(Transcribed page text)
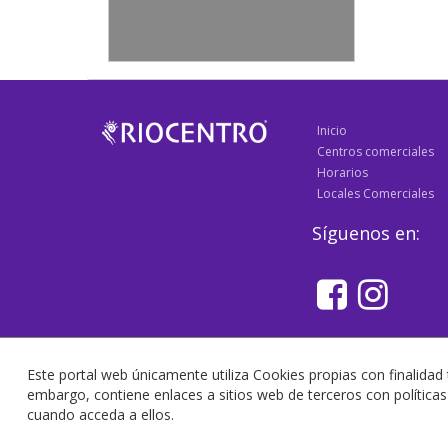
Inicio
Centros comerciales
Horarios
Locales Comerciales
Síguenos en:
Este portal web únicamente utiliza Cookies propias con finalidad 
embargo, contiene enlaces a sitios web de terceros con polític
cuando acceda a ellos.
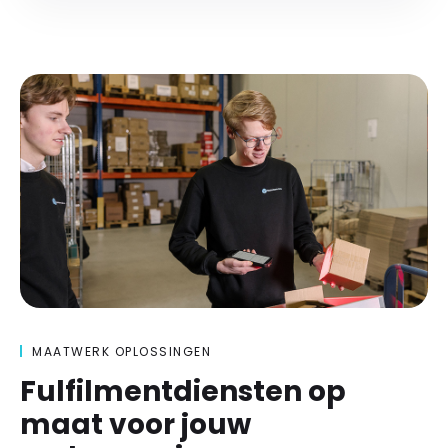
MAATWERK OPLOSSINGEN
Fulfilmentdiensten op
maat voor jouw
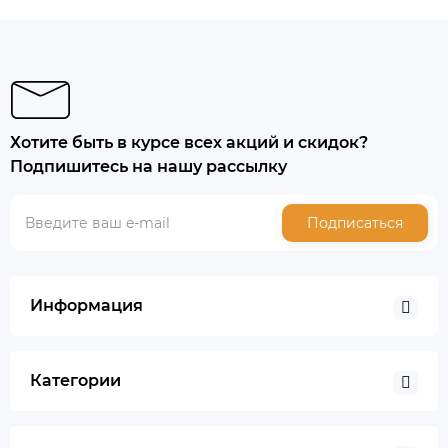
Хотите быть в курсе всех акций и скидок?
Подпишитесь на нашу рассылку
Подписаться
Информация
Категории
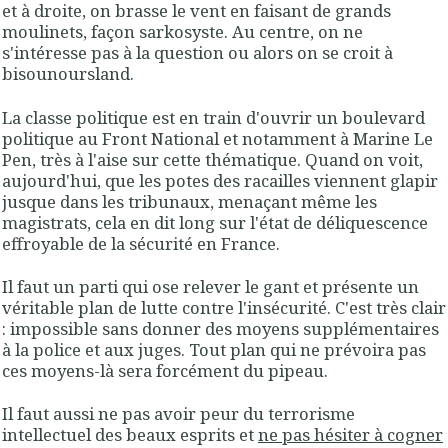
et à droite, on brasse le vent en faisant de grands
moulinets, façon sarkosyste. Au centre, on ne
s'intéresse pas à la question ou alors on se croit à
bisounoursland.
La classe politique est en train d'ouvrir un boulevard
politique au Front National et notamment à Marine Le
Pen, très à l'aise sur cette thématique. Quand on voit,
aujourd'hui, que les potes des racailles viennent glapir
jusque dans les tribunaux, menaçant même les
magistrats, cela en dit long sur l'état de déliquescence
effroyable de la sécurité en France.
Il faut un parti qui ose relever le gant et présente un
véritable plan de lutte contre l'insécurité. C'est très clair
: impossible sans donner des moyens supplémentaires
à la police et aux juges. Tout plan qui ne prévoira pas
ces moyens-là sera forcément du pipeau.
Il faut aussi ne pas avoir peur du terrorisme
intellectuel des beaux esprits et
ne pas hésiter à cogner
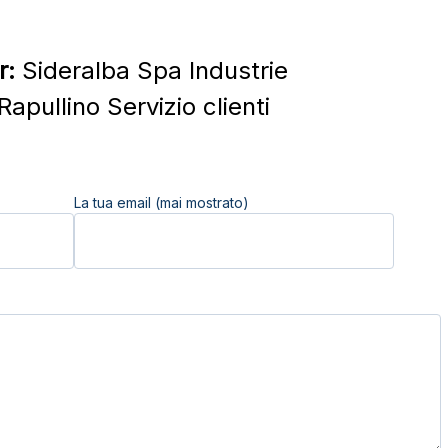
r:
Sideralba Spa Industrie
apullino Servizio clienti
La tua email (mai mostrato)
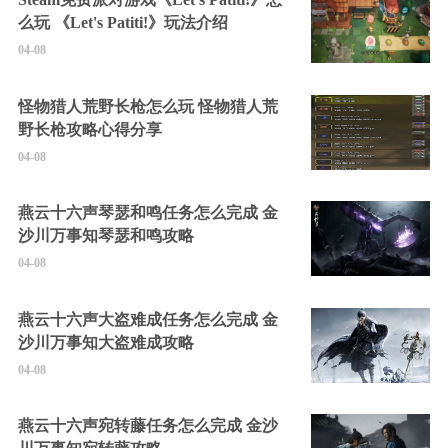
么玩 《Let's Patiti!》玩法介绍
04-08
怪物猎人荒野长枪怎么玩 怪物猎人荒
野长枪攻略心得分享
04-08
燕云十六声琴瑟和鸣任务怎么完成 金
沙川万事知琴瑟和鸣攻略
04-08
燕云十六声大盗难成任务怎么完成 金
沙川万事知大盗难成攻略
04-08
燕云十六声宛转藤任务怎么完成 金沙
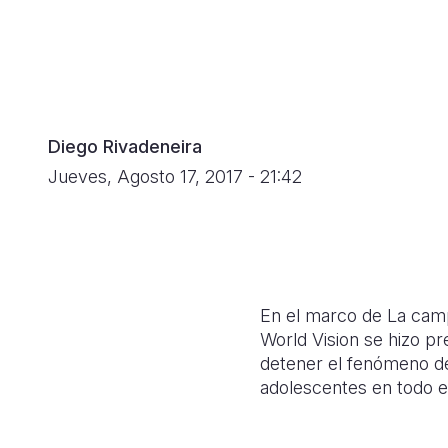
navegación
Diego Rivadeneira
Jueves, Agosto 17, 2017 - 21:42
En el marco de La camp
World Vision se hizo pr
detener el fenómeno de 
adolescentes en todo e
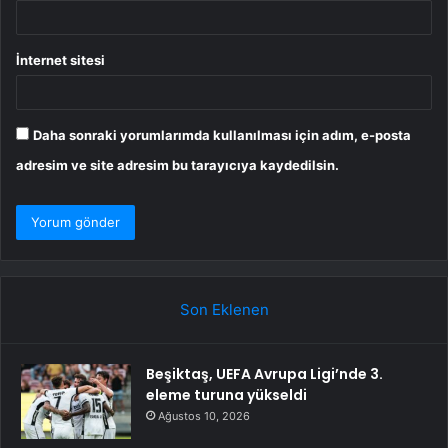
İnternet sitesi
Daha sonraki yorumlarımda kullanılması için adım, e-posta
adresim ve site adresim bu tarayıcıya kaydedilsin.
Son Eklenen
Beşiktaş, UEFA Avrupa Ligi’nde 3.
eleme turuna yükseldi
Ağustos 10, 2026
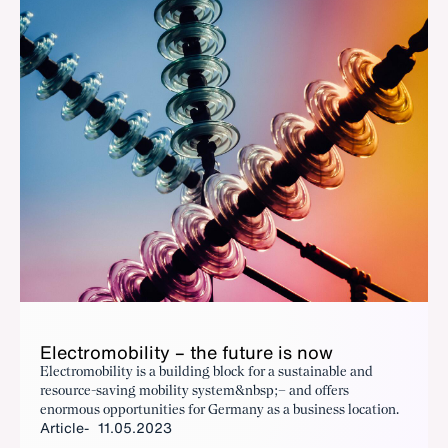
Elec­tro­mo­bil­i­ty – the fu­ture is now
Electromobility is a building block for a sustainable and
resource-saving mobility system&nbsp;– and offers
enormous opportunities for Germany as a business location.
Article
11.05.2023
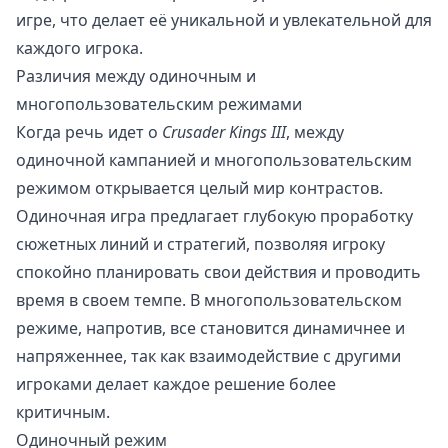
игре, что делает её уникальной и увлекательной для
каждого игрока.
Различия между одиночным и
многопользовательским режимами
Когда речь идет о
Crusader Kings III
, между
одиночной кампанией и многопользовательским
режимом открывается целый мир контрастов.
Одиночная игра предлагает глубокую проработку
сюжетных линий и стратегий, позволяя игроку
спокойно планировать свои действия и проводить
время в своем темпе. В многопользовательском
режиме, напротив, все становится динамичнее и
напряженнее, так как взаимодействие с другими
игроками делает каждое решение более
критичным.
Одиночный режим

**Description of the task**
Count the lines in the records above that contain the string "très", treating uppercase and lowercase as different. Reply with the number only.

**Answer box**
2